Mumbai: India’s market regulator, the Securities and Exchange Board of India (Sebi), has decided to retain the power to take a final call on the definition of ‘control’ in mergers and acquisitions after the government advised it not to change the current regulation.
In 2016, Sebi had proposed to adopt the so-called bright-line tests for acquiring control under the takeover code. The regulator had proposed to provide a list of illustrative rights below the control definition which would state that following rights either individually or collectively won’t tantamount to control.
Sebi said it received a number of comments from various stakeholders including the ministry of corporate affairs, RBI, industry bodies, intermediaries, advocates and investors. But since the responses were mixed, no particular option garnered overwhelming support among the stakeholders.
“The ministry of corporate affairs and few other stakeholders have opined that changing the current definition of `control’ may reduce the regulatory scope and may be prone to abuse and that the current definition of `control’ may not be changed and it would be more appropriate to take decisions on a case-to-case basis,” the regulator said on Friday .
The former takeover committees too had recommended a broad definition of control and suggested that it should be left to Sebi to decide whether there has been an acquisition of control on the basis of facts of each case.
“It is felt that any change or dilution in the definition of control would have far reaching consequences since a similar definition of ‘control’ is used in the Companies Act, 2013 and other laws,” Sebi said.
The takeover code states that control includes the right to appoint majority of directors or to control the management or policy decisions, which can be exercised by a person or persons acting individually or in concert, directly or indirectly , including by virtue of their shareholding or management rights or shareholders agreements or voting agreements or in any other manner.
In its discussion paper,the regulator had proposed two options-framework for protective rights and adoption of numerical threshold. For protective rights, Sebi had said veto rights not amounting to acquisition of control may be protective rather than participatory in nature.For numerical threshold, it had proposed to fix 25% voting rights.
“Considering the international practices and the current regula tory environment in India, the definition of control may be amended such that control is defined on the basis of the right or entitlement to exercise certain specified voting rights of a company,or the right to appoint certain number of directors of a company,”Sebi had said.

• [Material shown]
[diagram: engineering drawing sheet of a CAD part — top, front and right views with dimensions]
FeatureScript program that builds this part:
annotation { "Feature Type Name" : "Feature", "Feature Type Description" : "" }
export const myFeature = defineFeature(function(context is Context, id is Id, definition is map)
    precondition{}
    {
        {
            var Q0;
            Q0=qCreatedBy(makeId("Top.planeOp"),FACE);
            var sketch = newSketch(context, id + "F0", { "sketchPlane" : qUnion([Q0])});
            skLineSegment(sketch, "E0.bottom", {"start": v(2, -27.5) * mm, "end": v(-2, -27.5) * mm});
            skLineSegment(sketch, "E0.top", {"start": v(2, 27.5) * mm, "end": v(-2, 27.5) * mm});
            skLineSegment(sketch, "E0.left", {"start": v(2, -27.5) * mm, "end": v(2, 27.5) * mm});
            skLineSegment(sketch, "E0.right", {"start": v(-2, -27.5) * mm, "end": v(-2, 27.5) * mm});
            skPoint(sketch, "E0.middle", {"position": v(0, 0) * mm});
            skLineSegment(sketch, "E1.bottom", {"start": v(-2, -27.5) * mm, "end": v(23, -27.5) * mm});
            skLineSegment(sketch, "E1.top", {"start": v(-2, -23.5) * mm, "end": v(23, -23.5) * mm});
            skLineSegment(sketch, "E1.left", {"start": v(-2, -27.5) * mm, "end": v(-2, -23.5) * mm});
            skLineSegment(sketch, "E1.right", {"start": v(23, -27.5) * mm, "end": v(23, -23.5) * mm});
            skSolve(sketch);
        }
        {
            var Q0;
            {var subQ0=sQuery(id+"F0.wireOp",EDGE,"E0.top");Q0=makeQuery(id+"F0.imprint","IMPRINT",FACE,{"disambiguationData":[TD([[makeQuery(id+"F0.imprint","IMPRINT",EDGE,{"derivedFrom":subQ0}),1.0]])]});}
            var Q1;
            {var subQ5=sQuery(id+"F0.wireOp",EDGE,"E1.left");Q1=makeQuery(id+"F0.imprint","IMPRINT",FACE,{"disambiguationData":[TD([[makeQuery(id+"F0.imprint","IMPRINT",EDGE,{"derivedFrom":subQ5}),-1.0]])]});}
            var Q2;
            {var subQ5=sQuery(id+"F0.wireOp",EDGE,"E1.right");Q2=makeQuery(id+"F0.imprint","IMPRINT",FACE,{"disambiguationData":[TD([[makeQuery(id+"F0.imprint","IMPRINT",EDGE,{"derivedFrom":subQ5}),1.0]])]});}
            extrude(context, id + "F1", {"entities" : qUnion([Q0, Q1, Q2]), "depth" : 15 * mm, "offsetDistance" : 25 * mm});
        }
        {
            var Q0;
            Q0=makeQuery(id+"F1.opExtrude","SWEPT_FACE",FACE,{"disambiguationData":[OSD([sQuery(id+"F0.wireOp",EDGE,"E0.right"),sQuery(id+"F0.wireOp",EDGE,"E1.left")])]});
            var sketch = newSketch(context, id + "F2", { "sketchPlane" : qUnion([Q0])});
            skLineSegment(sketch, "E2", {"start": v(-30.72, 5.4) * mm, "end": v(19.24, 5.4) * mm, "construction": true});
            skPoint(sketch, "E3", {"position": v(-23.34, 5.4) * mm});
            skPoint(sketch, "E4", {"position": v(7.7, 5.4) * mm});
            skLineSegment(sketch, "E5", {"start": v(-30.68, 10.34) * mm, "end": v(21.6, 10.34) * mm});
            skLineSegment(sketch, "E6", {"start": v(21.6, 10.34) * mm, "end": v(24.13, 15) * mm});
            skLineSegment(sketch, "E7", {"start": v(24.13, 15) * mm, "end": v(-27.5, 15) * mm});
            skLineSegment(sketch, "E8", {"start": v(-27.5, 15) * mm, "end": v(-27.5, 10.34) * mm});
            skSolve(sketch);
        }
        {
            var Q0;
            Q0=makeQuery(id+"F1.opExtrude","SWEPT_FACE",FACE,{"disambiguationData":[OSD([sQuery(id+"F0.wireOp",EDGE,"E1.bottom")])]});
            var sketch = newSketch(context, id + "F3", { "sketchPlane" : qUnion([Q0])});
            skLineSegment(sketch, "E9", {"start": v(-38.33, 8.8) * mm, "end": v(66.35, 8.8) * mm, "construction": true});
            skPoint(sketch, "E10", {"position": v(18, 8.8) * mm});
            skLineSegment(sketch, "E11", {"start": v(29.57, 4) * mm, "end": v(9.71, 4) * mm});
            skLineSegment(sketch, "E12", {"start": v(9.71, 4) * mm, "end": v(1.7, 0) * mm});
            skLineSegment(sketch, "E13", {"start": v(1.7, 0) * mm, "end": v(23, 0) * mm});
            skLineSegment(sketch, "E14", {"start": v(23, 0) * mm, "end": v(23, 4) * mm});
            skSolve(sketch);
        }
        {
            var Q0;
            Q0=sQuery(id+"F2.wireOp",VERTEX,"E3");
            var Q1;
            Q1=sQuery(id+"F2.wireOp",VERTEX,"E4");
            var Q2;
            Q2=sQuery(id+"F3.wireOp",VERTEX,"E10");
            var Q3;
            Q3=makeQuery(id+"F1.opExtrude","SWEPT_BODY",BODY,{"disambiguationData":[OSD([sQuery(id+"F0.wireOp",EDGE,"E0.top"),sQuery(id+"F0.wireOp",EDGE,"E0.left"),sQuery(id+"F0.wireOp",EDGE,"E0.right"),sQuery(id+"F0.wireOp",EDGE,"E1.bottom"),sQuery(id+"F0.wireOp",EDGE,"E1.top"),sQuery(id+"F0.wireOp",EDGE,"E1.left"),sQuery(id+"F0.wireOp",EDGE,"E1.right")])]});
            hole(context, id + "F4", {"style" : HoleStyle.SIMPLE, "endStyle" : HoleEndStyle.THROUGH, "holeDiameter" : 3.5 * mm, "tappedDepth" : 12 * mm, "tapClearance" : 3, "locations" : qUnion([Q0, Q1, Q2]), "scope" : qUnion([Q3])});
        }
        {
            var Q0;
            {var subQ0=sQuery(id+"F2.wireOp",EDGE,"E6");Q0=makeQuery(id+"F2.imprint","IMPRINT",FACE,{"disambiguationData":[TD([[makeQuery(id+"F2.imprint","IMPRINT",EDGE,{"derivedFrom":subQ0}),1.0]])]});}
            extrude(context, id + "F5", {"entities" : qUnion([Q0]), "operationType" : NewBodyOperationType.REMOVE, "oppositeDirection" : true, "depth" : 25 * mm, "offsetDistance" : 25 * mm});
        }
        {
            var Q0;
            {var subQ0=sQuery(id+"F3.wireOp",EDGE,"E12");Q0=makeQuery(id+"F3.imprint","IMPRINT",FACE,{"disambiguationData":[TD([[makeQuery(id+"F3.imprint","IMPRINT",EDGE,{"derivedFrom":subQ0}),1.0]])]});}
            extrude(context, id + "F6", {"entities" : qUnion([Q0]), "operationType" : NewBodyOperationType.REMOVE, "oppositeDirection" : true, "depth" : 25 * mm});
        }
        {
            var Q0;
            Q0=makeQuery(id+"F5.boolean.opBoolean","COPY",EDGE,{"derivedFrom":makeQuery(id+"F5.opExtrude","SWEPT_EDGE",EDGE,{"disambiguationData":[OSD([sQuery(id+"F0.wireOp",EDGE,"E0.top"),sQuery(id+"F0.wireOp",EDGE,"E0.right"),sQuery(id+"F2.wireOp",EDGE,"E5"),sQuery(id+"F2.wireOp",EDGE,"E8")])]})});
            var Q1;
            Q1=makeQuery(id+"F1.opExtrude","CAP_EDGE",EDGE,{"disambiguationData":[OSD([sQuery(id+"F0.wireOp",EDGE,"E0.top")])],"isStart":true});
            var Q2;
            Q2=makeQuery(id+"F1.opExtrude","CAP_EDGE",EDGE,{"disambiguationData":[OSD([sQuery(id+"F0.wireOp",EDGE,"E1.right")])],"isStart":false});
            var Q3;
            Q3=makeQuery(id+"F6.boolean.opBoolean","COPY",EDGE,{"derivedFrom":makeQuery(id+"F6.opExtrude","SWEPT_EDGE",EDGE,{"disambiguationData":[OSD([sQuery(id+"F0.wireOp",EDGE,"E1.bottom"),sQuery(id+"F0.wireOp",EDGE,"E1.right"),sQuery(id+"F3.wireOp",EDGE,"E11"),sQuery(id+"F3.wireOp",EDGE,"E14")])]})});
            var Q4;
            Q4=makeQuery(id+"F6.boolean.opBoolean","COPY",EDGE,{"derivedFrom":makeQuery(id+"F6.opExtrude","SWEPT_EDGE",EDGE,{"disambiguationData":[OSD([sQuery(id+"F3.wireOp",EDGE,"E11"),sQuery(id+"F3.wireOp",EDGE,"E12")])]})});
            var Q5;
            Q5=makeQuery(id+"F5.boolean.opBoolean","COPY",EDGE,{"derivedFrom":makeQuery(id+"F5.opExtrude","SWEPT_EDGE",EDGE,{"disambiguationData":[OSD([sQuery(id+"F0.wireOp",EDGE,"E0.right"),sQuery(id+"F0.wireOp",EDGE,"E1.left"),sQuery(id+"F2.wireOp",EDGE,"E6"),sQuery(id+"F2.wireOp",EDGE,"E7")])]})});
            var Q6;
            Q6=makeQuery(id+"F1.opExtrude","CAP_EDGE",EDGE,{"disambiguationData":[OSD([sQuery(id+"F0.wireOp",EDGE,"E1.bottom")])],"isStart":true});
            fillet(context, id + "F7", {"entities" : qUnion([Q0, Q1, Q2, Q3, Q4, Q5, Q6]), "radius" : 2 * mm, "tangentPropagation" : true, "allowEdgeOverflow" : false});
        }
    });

• [Questions on the material]
a - In the article on Sebi's definition of control, why did Sebi consider that changing or diluting the definition of control would have far-reaching consequences? Answer in one to three sentences.
b - Answer these questions from the article on Sebi's definition of control, one answer a line:
(i) In what year did Sebi propose adopting bright-line tests for acquiring control under the takeover code?
(ii) What share of voting rights did Sebi propose as the numerical threshold?
(iii) On what day did the regulator make its statement about the views of the ministry of corporate affairs?
c - Write out the part of the article on Sebi's definition of control that opens with the words containing "The former takeover" and closes with "of each case.".
Disregard the material; it has no role here.

• [Results by task]
a - Sebi considered that any change or dilution would have far-reaching consequences because a similar definition of "control" is used in the Companies Act, 2013 and other laws.

b -
(i) 2016
(ii) 25%
(iii) Friday

c -
The former takeover committees too had recommended a broad definition of control and suggested that it should be left to Sebi to decide whether there has been an acquisition of control on the basis of facts of each case.